For the first term, start with the observation that $$ \mathbb{P}\bigl(\text{all picked balls are black}\ \big|\ \mathcal{P}\bigr) = \mathbb{P}\bigl(\bigcap_{i=1}^K\{\text{black ball is picked from}\ i^{th}\ \text{bin}\ |\ \mathcal{P}\}\bigr)). $$ And these events on the right-hand side are independent, so $$ \mathbb{P}\bigl(\bigcap_{i=1}^K\{\text{black ball is picked from}\ i^{th}\ \text{bin}\ |\ \mathcal{P}\}\bigr)) = \prod_{i=1}^K \frac{b_i}{n}. $$ Three possible interpretations:

• If we try to play it safe and actually label the bins and the black balls, we end up computing \begin{align} &\mathbb{P}(B_1 = b_1,\dots,B_K = b_k) \\ & = \frac{\text{Number of ways of placing B distinct objects into K bins with}\ b_i\ \text{objects in the}\ i^{th}\ \text{bin}}{\text{Number of ways of placing B distinct objects into K bins}} \\ & = \frac{\binom{B}{b_1,\dots,b_K}}{K^B}. \end{align}

• If we label bins but not balls then we are interested in tuples $(b_1,\dots,b_K)$ of non-negative integers that sum to $B$ in which case each possible partition is just 1 multinomial out of all of them, picked (uniformly I guess?) at random, i.e. \begin{align} &\mathbb{P}(B_1 = b_1,\dots,B_K = b_k) \\ & = \frac{\text{Number of}\ K\ \text{tuples of exactly the form}\ (b_1,\dots,b_K)}{\text{Number of}\ K\ \text{tuples of non-negative integers that sum to}\ B} \\ & = \frac{1}{\binom{B+K-1}{B}} = \frac{B!(K-1)!}{(B+K-1)!}. \end{align}

• If neither balls nor bins are labelled then you get into partitions of $B$ with at most $K$ parts. No good formulae, too hard. Assuming everything is done uniformly I don't think it matters which you do. Using the second of the above three interpretations, which seems natural, you are looking at: \begin{align} & \mathbb{P}\bigl(\text{all picked balls are black}\bigr) = \sum_{\substack{b_1 + \dots b_K = B \\ b_i \geq 1\ \forall i}}\Bigl(\prod_{i=1}^K \frac{b_i}{n}\Bigr)\frac{B!(K-1)!}{(B+K-1)!}. \\ \end{align} But I don't know what you can do with this expression.

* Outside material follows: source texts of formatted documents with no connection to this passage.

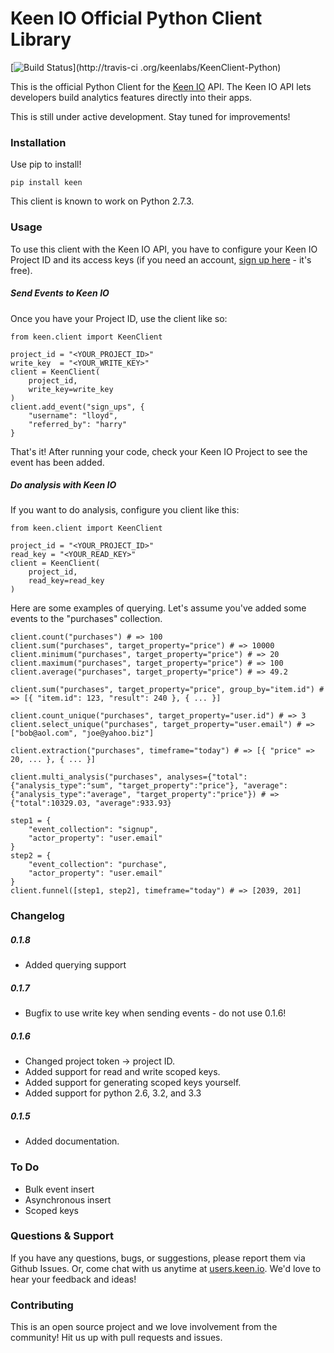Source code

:Keen IO Official Python Client Library
======================================

[![Build Status](https://secure.travis-ci.org/keenlabs/KeenClient-Python.png?branch=new-keys)](http://travis-ci
.org/keenlabs/KeenClient-Python)

This is the official Python Client for the [Keen IO](https://keen.io/) API. The
Keen IO API lets developers build analytics features directly into their apps.

This is still under active development. Stay tuned for improvements!

### Installation

Use pip to install!

    pip install keen

This client is known to work on Python 2.7.3.

### Usage

To use this client with the Keen IO API, you have to configure your Keen IO Project ID and its access keys (if you need an account, [sign up here](https://keen.io/) - it's free).

##### Send Events to Keen IO

Once you have your Project ID, use the client like so:

    from keen.client import KeenClient
   
    project_id = "<YOUR_PROJECT_ID>"
    write_key  = "<YOUR_WRITE_KEY>"
    client = KeenClient(
        project_id, 
        write_key=write_key
    )
    client.add_event("sign_ups", {
        "username": "lloyd",
        "referred_by": "harry"
    }

That's it! After running your code, check your Keen IO Project to see the event has been added.

##### Do analysis with Keen IO

If you want to do analysis, configure you client like this:

    from keen.client import KeenClient

    project_id = "<YOUR_PROJECT_ID>"
    read_key = "<YOUR_READ_KEY>"
    client = KeenClient(
        project_id,
        read_key=read_key
    )

Here are some examples of querying.  Let's assume you've added some events to the "purchases" collection.

    client.count("purchases") # => 100
    client.sum("purchases", target_property="price") # => 10000
    client.minimum("purchases", target_property="price") # => 20
    client.maximum("purchases", target_property="price") # => 100
    client.average("purchases", target_property="price") # => 49.2

    client.sum("purchases", target_property="price", group_by="item.id") # => [{ "item.id": 123, "result": 240 }, { ... }]

    client.count_unique("purchases", target_property="user.id") # => 3
    client.select_unique("purchases", target_property="user.email") # => ["bob@aol.com", "joe@yahoo.biz"]

    client.extraction("purchases", timeframe="today") # => [{ "price" => 20, ... }, { ... }]

    client.multi_analysis("purchases", analyses={"total":{"analysis_type":"sum", "target_property":"price"}, "average":{"analysis_type":"average", "target_property":"price"}) # => {"total":10329.03, "average":933.93}

    step1 = {
        "event_collection": "signup",
        "actor_property": "user.email"
    }
    step2 = {
        "event_collection": "purchase",
        "actor_property": "user.email"
    }
    client.funnel([step1, step2], timeframe="today") # => [2039, 201]

### Changelog

##### 0.1.8

+ Added querying support

##### 0.1.7

+ Bugfix to use write key when sending events - do not use 0.1.6!

##### 0.1.6

+ Changed project token -> project ID.
+ Added support for read and write scoped keys.
+ Added support for generating scoped keys yourself.
+ Added support for python 2.6, 3.2, and 3.3

##### 0.1.5

+ Added documentation.

### To Do

* Bulk event insert
* Asynchronous insert
* Scoped keys

### Questions & Support

If you have any questions, bugs, or suggestions, please
report them via Github Issues. Or, come chat with us anytime
at [users.keen.io](http://users.keen.io). We'd love to hear your feedback and ideas!

### Contributing
This is an open source project and we love involvement from the community! Hit us up with pull requests and issues.

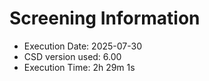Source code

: # Screening Information

- Execution Date: 2025-07-30
- CSD version used: 6.00
- Execution Time: 2h 29m 1s
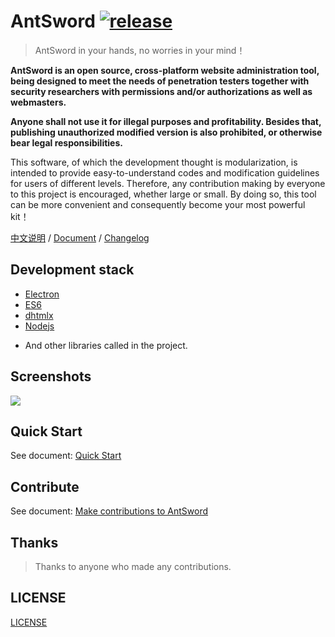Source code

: # AntSword [![release](https://img.shields.io/badge/release-v2.0.4-blue.svg?style=flat-square)][url-release]

> AntSword in your hands, no worries in your mind！

**AntSword is an open source, cross-platform website administration tool, being designed to meet the needs of penetration testers together with security researchers with permissions and/or authorizations as well as webmasters.**

**Anyone shall not use it for illegal purposes and profitability. Besides that, publishing unauthorized modified version is also prohibited, or otherwise bear legal responsibilities.**

This software, of which the development thought is modularization, is intended to provide easy-to-understand codes and modification guidelines for users of different levels. Therefore, any contribution making by everyone to this project is encouraged, whether large or small. By doing so, this tool can be more convenient and consequently become your most powerful kit！

[中文说明][url-doczh] / [Document][url-document] / [Changelog][url-changelog]

## Development stack

- [Electron][url-electron]
- [ES6][url-es6]
- [dhtmlx][url-dhtmlx]
- [Nodejs][url-nodejs]
* And other libraries called in the project.

## Screenshots

![][url-mainui]

## Quick Start

See document: [Quick Start][url-quickstart]

## Contribute

See document: [Make contributions to AntSword][url-contribute]

## Thanks

> Thanks to anyone who made any contributions.

## LICENSE

[LICENSE](./LICENSE)

[url-doczh]: README_CN.md
[url-changelog]: CHANGELOG.md
[url-document]: http://doc.u0u.us/en/
[url-release]: https://github.com/AntSwordProject/AntSword/releases/tag/2.0.0
[url-electron]: http://electron.atom.io/
[url-es6]: http://es6.ruanyifeng.com/
[url-dhtmlx]: http://dhtmlx.com/
[url-nodejs]: https://nodejs.org/
[url-homepage]: http://uyu.us
[url-release]: https://github.com/AntSwordProject/AntSword/releases
[url-quickstart]: https://doc.u0u.us/en/getting_started/index.html
[url-contribute]: https://doc.u0u.us/en/contribute_docs.html
[url-mainui]: http://7xtigg.com1.z0.glb.clouddn.com/doc/getting_started/get_antsword_2.jpg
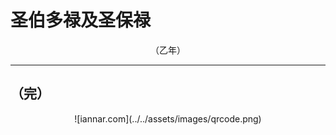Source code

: # 圣伯多禄及圣保禄

<div align="center">
（乙年）
</div>

---

## （完）

<div align="center">
![iannar.com](../../assets/images/qrcode.png)
</div>
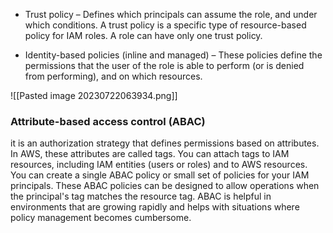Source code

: - Trust policy – Defines which principals can assume the role, and under which conditions. A trust policy is a specific type of resource-based policy for IAM roles. A role can have only one trust policy.

- Identity-based policies (inline and managed) – These policies define the permissions that the user of the role is able to perform (or is denied from performing), and on which resources.

![[Pasted image 20230722063934.png]]

### Attribute-based access control (ABAC)
it is an authorization strategy that defines permissions based on attributes. In AWS, these attributes are called tags. You can attach tags to IAM resources, including IAM entities (users or roles) and to AWS resources. You can create a single ABAC policy or small set of policies for your IAM principals. These ABAC policies can be designed to allow operations when the principal's tag matches the resource tag. ABAC is helpful in environments that are growing rapidly and helps with situations where policy management becomes cumbersome.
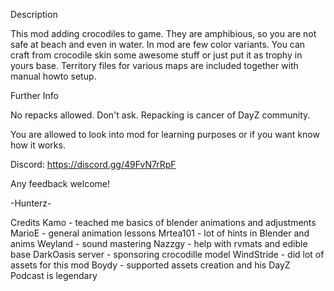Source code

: Description

This mod adding crocodiles to game. They are amphibious, so you are not safe at beach and even in water. In mod are few color variants. You can craft from crocodile skin some awesome stuff or just put it as trophy in yours base.
Territory files for various maps are included together with manual howto setup.


Further Info

No repacks allowed. Don't ask. Repacking is cancer of DayZ community.

You are allowed to look into mod for learning purposes or if you want know how it works.

Discord: https://discord.gg/49FvN7rRpF

Any feedback welcome!

-Hunterz-

Credits
Kamo - teached me basics of blender animations and adjustments
MarioE - general animation lessons
Mrtea101 - lot of hints in Blender and anims
Weyland - sound mastering
Nazzgy - help with rvmats and edible base
DarkOasis server - sponsoring crocodille model
WindStride - did lot of assets for this mod
Boydy - supported assets creation and his DayZ Podcast is legendary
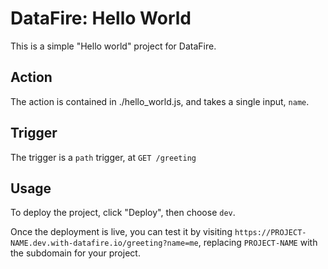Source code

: # DataFire: Hello World

This is a simple "Hello world" project for DataFire.

## Action
The action is contained in ./hello_world.js, and takes a single input, `name`.

## Trigger
The trigger is a `path` trigger, at `GET /greeting`

## Usage
To deploy the project, click "Deploy", then choose `dev`.

Once the deployment is live, you can test it by visiting
`https://PROJECT-NAME.dev.with-datafire.io/greeting?name=me`,
replacing `PROJECT-NAME` with the subdomain for your project.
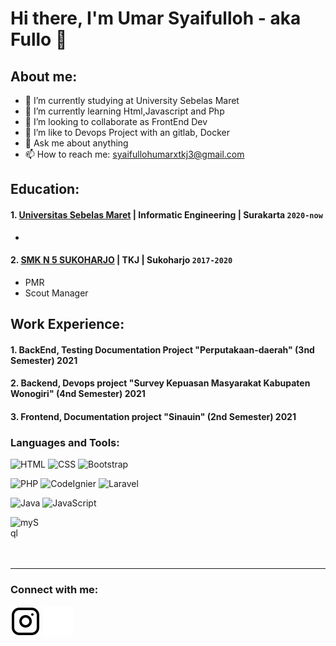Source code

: # Hi there, I'm Umar Syaifulloh - aka Fullo 👋

## About me:

- 🔭 I’m currently studying at University Sebelas Maret
- 🌱 I’m currently learning Html,Javascript and Php
- 👯 I’m looking to collaborate as FrontEnd Dev
- 🤔 I’m like to Devops Project with an gitlab, Docker
- 💬 Ask me about anything
- 📫 How to reach me: syaifullohumarxtkj3@gmail.com

## Education:

#### 1. [Universitas Sebelas Maret](https://www.uns.ac.id) | Informatic Engineering | Surakarta `2020-now`

- 

#### 2. [SMK N 5 SUKOHARJO](https://smkn5sukoharjo.sch.id/) | TKJ | Sukoharjo `2017-2020`

- PMR
- Scout Manager

## Work Experience:

#### 1. BackEnd, Testing Documentation Project "Perputakaan-daerah" (3nd Semester) 2021

#### 2. Backend, Devops project "Survey Kepuasan Masyarakat Kabupaten Wonogiri" (4nd Semester) 2021

#### 3. Frontend, Documentation project "Sinauin" (2nd Semester) 2021

### Languages and Tools:

![HTML](https://img.shields.io/badge/html5%20-%23E34F26.svg?&style=for-the-badge&logo=html5&logoColor=white) ![CSS](https://img.shields.io/badge/css3%20-%231572B6.svg?&style=for-the-badge&logo=css3&logoColor=white) ![Bootstrap](https://img.shields.io/badge/bootstrap%20-%23563D7C.svg?&style=for-the-badge&logo=bootstrap&logoColor=white) 

![PHP](https://img.shields.io/badge/php-%23777BB4.svg?&style=for-the-badge&logo=php&logoColor=white) ![CodeIgnier](https://img.shields.io/badge/-CodeIgniter-black?style=for-the-badge&logo=codeigniter) ![Laravel](https://img.shields.io/badge/laravel%20-%23FF2D20.svg?&style=for-the-badge&logo=laravel&logoColor=white)

![Java](https://img.shields.io/badge/java-%23ED8B00.svg?&style=for-the-badge&logo=java&logoColor=white) ![JavaScript](https://img.shields.io/badge/javascript%20-%23323330.svg?&style=for-the-badge&logo=javascript&logoColor=%23F7DF1E)

<img align="left" alt="mySql" width="50px" src="https://www.mysql.com/common/logos/logo-mysql-170x115.png" style="padding-right:10px;" />
<br><br>

<br />
<br />

---

### Connect with me:


[![website](./img/instagram-light.svg)](https://instagram.com/akufullo#gh-light-mode-only)
[![website](./img/instagram-dark.svg)](https://instagram.com/akufullo#gh-dark-mode-only)

[webdev]: https://github.com/umarsyaifulloh/umarsyaifulloh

Using the first interpretation, you get a more complicated expression potentially but it seems to be summable in the end; you have:

\begin{align} \mathbb{P}\bigl(\text{all picked balls are black}\bigr) & = \sum_{\substack{b_1 + \dots b_K = B \\ b_i \geq 1\ \forall i}}\Bigl(\prod_{i=1}^K \frac{b_i}{n}\Bigr)\frac{\binom{B}{b_1,\dots,b_K}}{K^B} \\ &= \frac{1}{n^KK^B}\sum_{\substack{b_1 + \dots b_K = B \\ b_i \geq 1\ \forall i}}\frac{B!}{(b_1-1)! \dots (b_K-1)!} \\ &= \frac{B!}{n^KK^B(B-K)!}\sum_{\substack{b_1 + \dots b_K = B \\ b_i \geq 1\ \forall i}}\frac{(B-K)!}{(b_1-1)! \dots (b_K-1)!} \\ &= \frac{B!}{n^KK^B(B-K)!}\sum_{\substack{c_1 + \dots c_K = B-K \\ c_i \geq 0\ \forall i}}\frac{(B-K)!}{c_1! \dots c_K!} \\ &= \frac{B!}{n^KK^B(B-K)!}K^{B-K} \\ &= \frac{B!}{n^KK^K(B-K)!}. \end{align} With $B = W = K = 2$ (in which case $n = 2$), this formula gives: $$ \frac{2!}{2^22^2 0!} = \frac{2}{16} = \frac{1}{8}, $$ which is what I also tried to explain in the comments. OK so it looks like this does product some kind of formula.